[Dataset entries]
====================
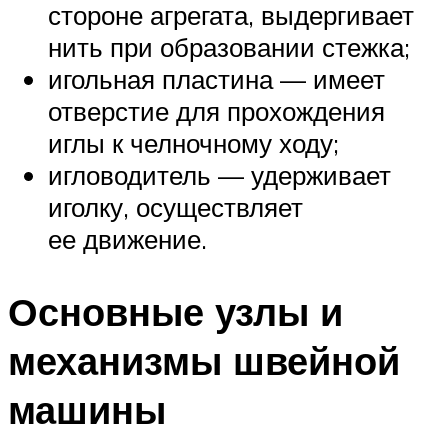
стороне агрегата, выдергивает
нить при образовании стежка;
игольная пластина — имеет
отверстие для прохождения
иглы к челночному ходу;
игловодитель — удерживает
иголку, осуществляет
ее движение.
Основные узлы и
механизмы швейной
машины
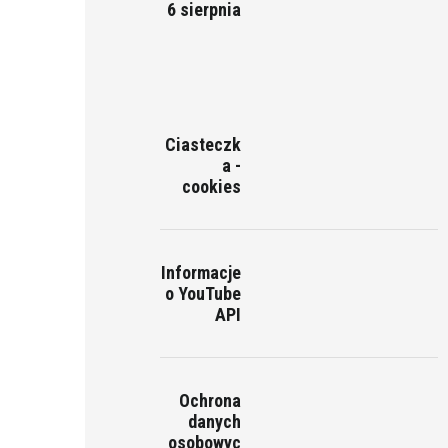
6 sierpnia
Ciasteczk
a -
cookies
Informacje
o YouTube
API
Ochrona
danych
osobowyc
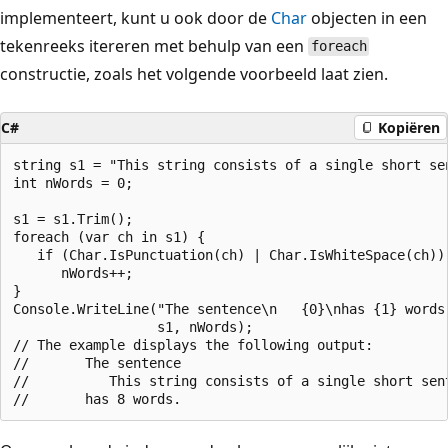
implementeert, kunt u ook door de
Char
objecten in een
tekenreeks itereren met behulp van een
foreach
constructie, zoals het volgende voorbeeld laat zien.
C#
Kopiëren
string s1 = "This string consists of a single short sen
int nWords = 0;

s1 = s1.Trim();      

foreach (var ch in s1) {

   if (Char.IsPunctuation(ch) | Char.IsWhiteSpace(ch))

      nWords++;              

}

Console.WriteLine("The sentence\n   {0}\nhas {1} words.
                  s1, nWords);                        
// The example displays the following output:

//       The sentence

//          This string consists of a single short sent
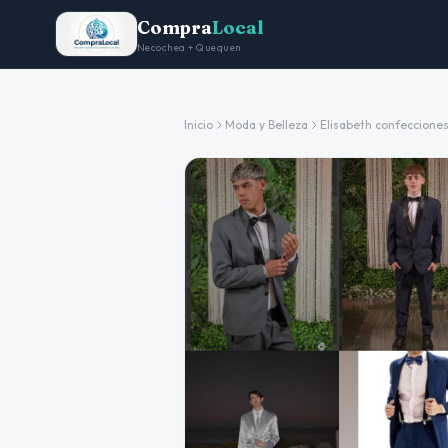
Compra
Local
Necochea + Quequen
Inicio
Moda y Belleza
Elisabeth confeccione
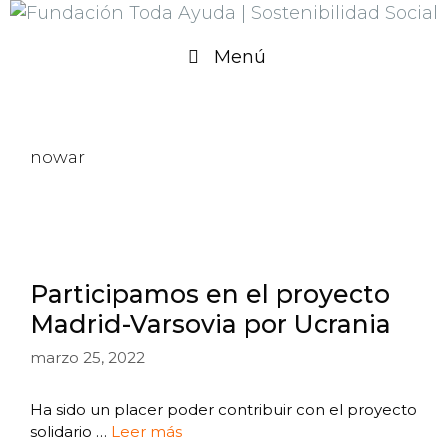
Saltar
al
contenido
Menú
nowar
Participamos en el proyecto
Madrid-Varsovia por Ucrania
marzo 25, 2022
Ha sido un placer poder contribuir con el proyecto
solidario …
Leer más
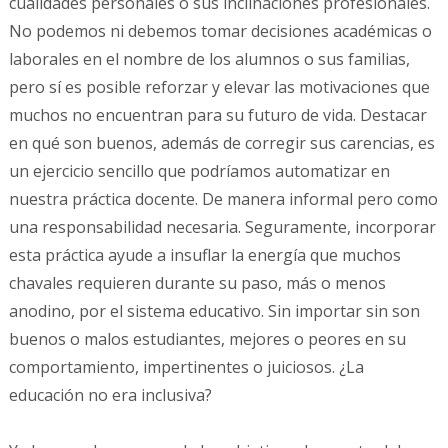
cualidades personales o sus inclinaciones profesionales.
No podemos ni debemos tomar decisiones académicas o
laborales en el nombre de los alumnos o sus familias,
pero sí es posible reforzar y elevar las motivaciones que
muchos no encuentran para su futuro de vida. Destacar
en qué son buenos, además de corregir sus carencias, es
un ejercicio sencillo que podríamos automatizar en
nuestra práctica docente. De manera informal pero como
una responsabilidad necesaria. Seguramente, incorporar
esta práctica ayude a insuflar la energía que muchos
chavales requieren durante su paso, más o menos
anodino, por el sistema educativo. Sin importar sin son
buenos o malos estudiantes, mejores o peores en su
comportamiento, impertinentes o juiciosos. ¿La
educación no era inclusiva?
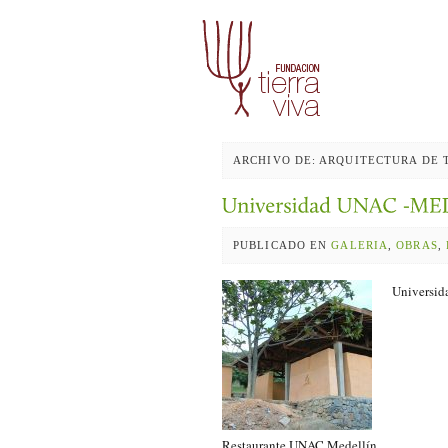
ARCHIVO DE: ARQUITECTURA DE 
PUBLICADO EN
GALERIA
,
OBRAS
,
Universi
Restaurante UNAC Medellín,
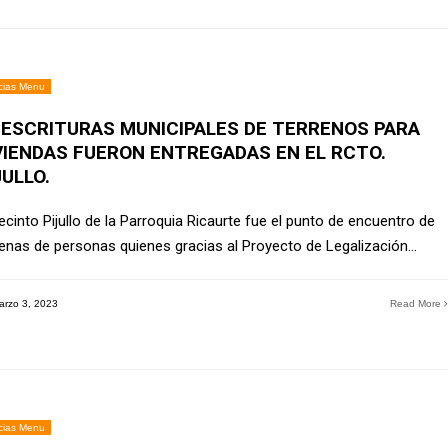
cias Menu
 ESCRITURAS MUNICIPALES DE TERRENOS PARA
VIENDAS FUERON ENTREGADAS EN EL RCTO.
JULLO.
ecinto Pijullo de la Parroquia Ricaurte fue el punto de encuentro de
enas de personas quienes gracias al Proyecto de Legalización
...
rzo 3, 2023
Read More
cias Menu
====================
**Directive:**
Pull out all lines containing the word "pero" from the entries above.

**Written answer:**
pero sí es posible reforzar y elevar las motivaciones que
nuestra práctica docente. De manera informal pero como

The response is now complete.